Universal adult suffrage on a common voters roll is one of the foundational values of our entire constitutional order. The achievement of the franchise has historically been important both for the acquisition of the rights of full and effective citizenship by all South Africans regardless of race, and for the accomplishment of an all-embracing nationhood. The universality of the franchise is important not only for nationhood and democracy. The vote of each and every citizen is a badge of dignity and of personhood. Quite literally, it says that everybody counts. In a country of great disparities of wealth and power it declares that whoever we are, whether rich or poor, exalted or disgraced, we all belong to the same democratic South African nation; that our destinies are intertwined in a single interactive polity.

Justice Albie Sachs
August and Another v Electoral Commission and Others (CCT8/99) [1999] ZACC 3
29 April 2019

On corruption

Perhaps Ramaphosas gamble is that a strengthened and autonomous criminal justice system will provide the coercion to keep political allies honest.
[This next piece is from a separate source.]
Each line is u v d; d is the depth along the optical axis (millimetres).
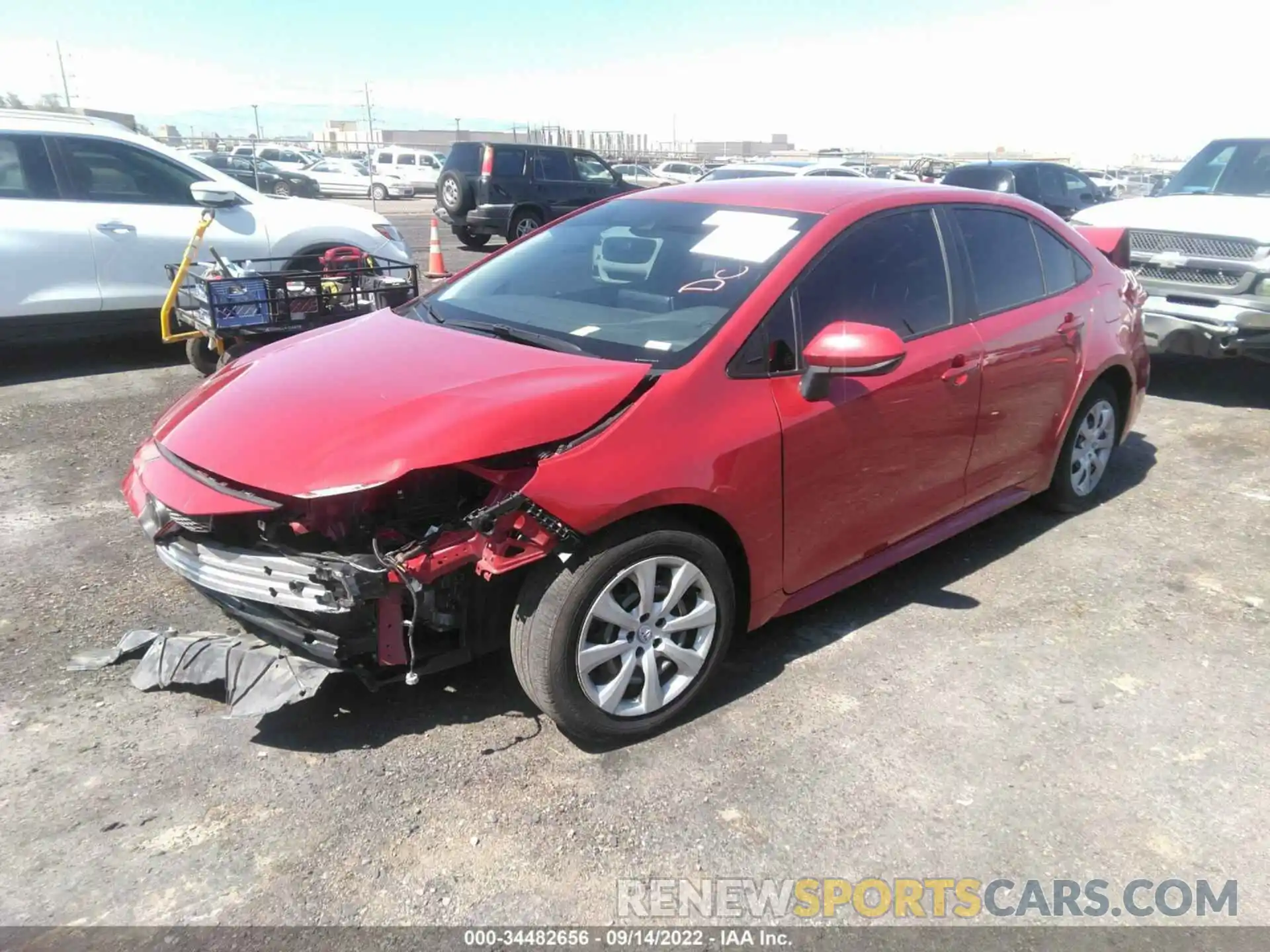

The problem with this, though, is that it implies an indiscriminate policing of corruption, one that does not avoid figures who are necessary to the stabilisation of the dominant coalition. Prosecution of such figures may be satisfying to all who oppose corruption – but it poses the distinct threat of destabilising a potentially stabilising coalition, and providing the pretext for anti-Ramaphosa mobilisation. It is not at all clear that this circle can be squared. Hence the far greater likelihood that the dominant coalition remains unstable and subject to frequent challenge, paralysis and fracturing, accompanied by violence and attempts to subvert the criminal justice system. It is not impossible that such a dynamic produces a split in the ANC.